Text excerpt below:
Hacker News new | ask | show | jobs
by sumit_psp 4697 days ago
Isn't it similar to what LSA(http://en.wikipedia.org/wiki/Latent_semantic_analysis) does?
4 comments

From the linked paper:

Many different types of models were proposed for estimating continuous representations of words, including the well-known Latent Semantic Analysis (LSA) and Latent Dirichlet Allocation (LDA). In this paper, we focus on distributed representations of words learned by neural networks, as it was previously shown that they perform significantly better than LSA for preserving linear regularities among words

It is similar, but at least according to what Mikolov wrote as a response to reviewer comments regarding LDA/LSA/tf-idf [1], LDA does not preserve linguistic regularities such as king - man + woman ~ queen. I asked for additional clarification, but so far I haven't received a reply.

A good intuition as to why these kinds of regularities could even exist was given by Chris Quirk as a blog comment [2]. Essentially, imagine that each word is approximately represented by the contexts it appears in, if so, swapping in and out the contexts of other words could indeed preserve some linguistic regularities.
End of Text excerpt.
Collected data below:
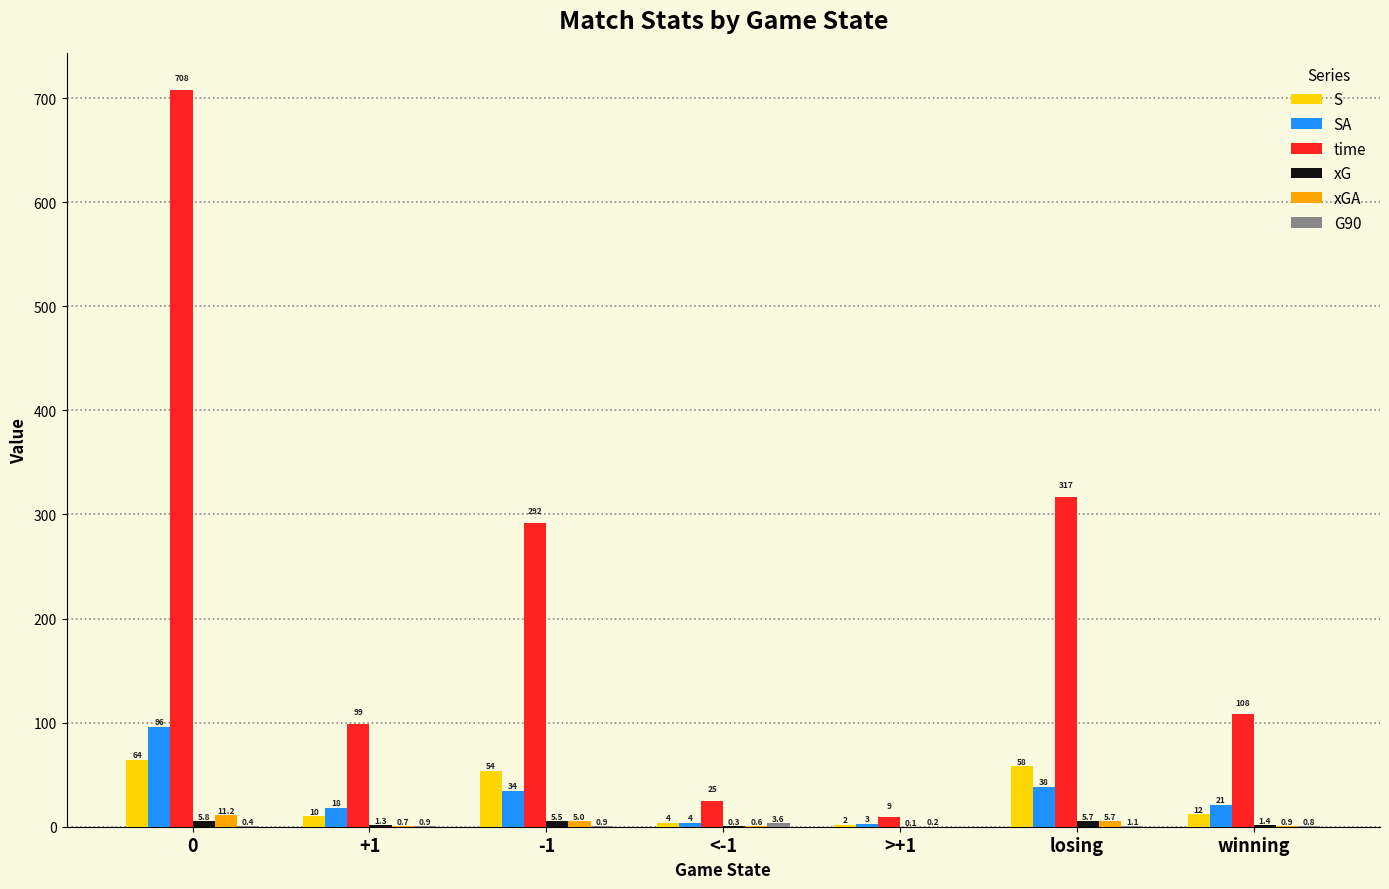

What is the total value across all series at 0?

885.4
End of Collected data.
Directions:
A. The Hacker News thread on word representations names several techniques for modeling words by their abbreviations. List every such abbreviation that appears in the thread.
B. Render this sentence from the Hacker News thread on word representations in Spanish: "I asked for additional clarification, but so far I haven't received a reply."
C. Write the next part of the Hacker News thread on word representations, picking up after its final sentence.

Solved tasks:
A. LSA (Latent Semantic Analysis), LDA (Latent Dirichlet Allocation), tf-idf

B. Pedí una aclaración adicional, pero hasta ahora no he recibido respuesta.

C.
[1]: http://openreview.net/document/7b076554-87ba-4e1e-b7cc-2ac10...

[2]: http://www.blogger.com/comment.g?blogID=19803222&postID=5373...

Yeah, the bag of words and K-Rank reduction stuff basically is LSA.

I've written an LSA implementation a few years ago for a BI product ( written about http://www.innoveerpunt.nl/interactief-innoveren/innoveerpun... sorry that it's Dutch :) ).

I wonder how well it works; my takeaway was that you need to tweak the internal thresholds and matrix sizes a lot to get the optimal results, which in turn is highly dependant on the datasets you use (which is also made very clear in every LSA paper you'll read).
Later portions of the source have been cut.